High latencies on all requests

Incident Report for Playground

Postmortem

Twice today, Playground encountered issues with generating images and at times accessing the website and API routes. This was caused directly by a hostError on our VMs that manage inference queueing. A hostError is a lower level software or hardware error (source). This meant that generation requests would sit in the queue for up to 300s when they would expire. While this primarily affected our inference queue, a cascading issue caused requests to our website to be affected as well.

The duration of the incident lasted 4 hours, though generation was affected for much less time. API users may have seen 429 errors.

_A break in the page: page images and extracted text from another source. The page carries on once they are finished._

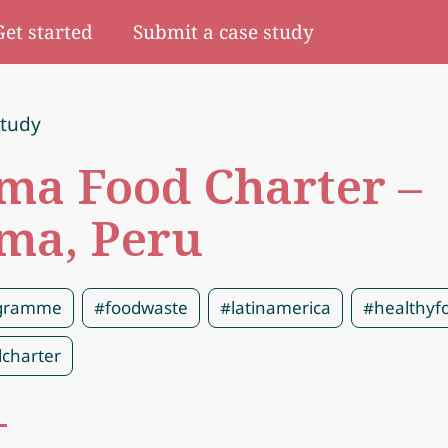
Get started
Submit a case study
study
ma Food Charter –
ma, Peru
gramme
#foodwaste
#latinamerica
#healthyf
charter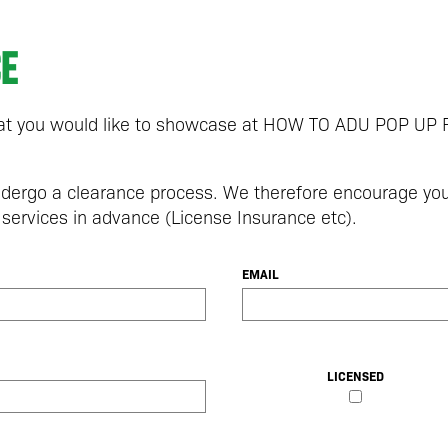
ce
that you would like to showcase at HOW TO ADU POP U
undergo a clearance process. We therefore encourage yo
 services in advance (License Insurance etc).
EMAIL
LICENSED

Around 2pm PT, we finished migrating VMs to add redundancy to our inference queueing; now, if one host fails, our queue will be robust and should survive the incident.

Posted May 20, 2024 - 21:21 UTC

Resolved

This incident has been resolved.

Posted May 20, 2024 - 21:06 UTC

Monitoring

A fix has been implemented and we are monitoring the results.

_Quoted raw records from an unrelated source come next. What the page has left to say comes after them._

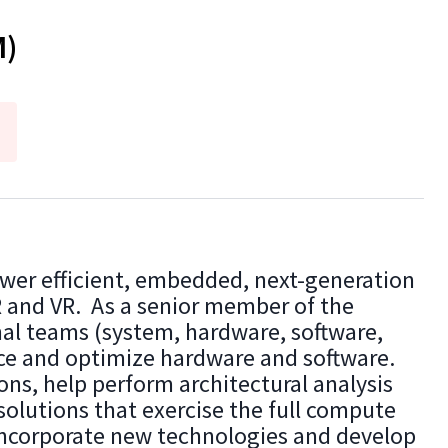
M)
wer efficient, embedded, next-generation
R and VR. As a senior member of the
nal teams (system, hardware, software,
nce and optimize hardware and software.
ons, help perform architectural analysis
solutions that exercise the full compute
incorporate new technologies and develop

Posted May 20, 2024 - 20:39 UTC

Identified

The issue has been identified and a fix is being implemented.

Posted May 20, 2024 - 18:57 UTC

Investigating

We are currently investigating this issue.

Posted May 20, 2024 - 17:56 UTC

Monitoring

Playground v2.5 has mostly recovered with a few remaining cases of high queue time.

Posted May 20, 2024 - 17:43 UTC

Update

Website and other models have been restored. There are still high queue times for Playground v2.5 for many users.

Posted May 20, 2024 - 16:45 UTC

Update

We are continuing to investigate this issue, service to website is restored. Queue times remain high for some users.

Posted May 20, 2024 - 16:02 UTC

Investigating

We are currently investigating this issue.

Posted May 20, 2024 - 14:52 UTC

This incident affected: Website, Default model (Playground v2.5), and Other Models.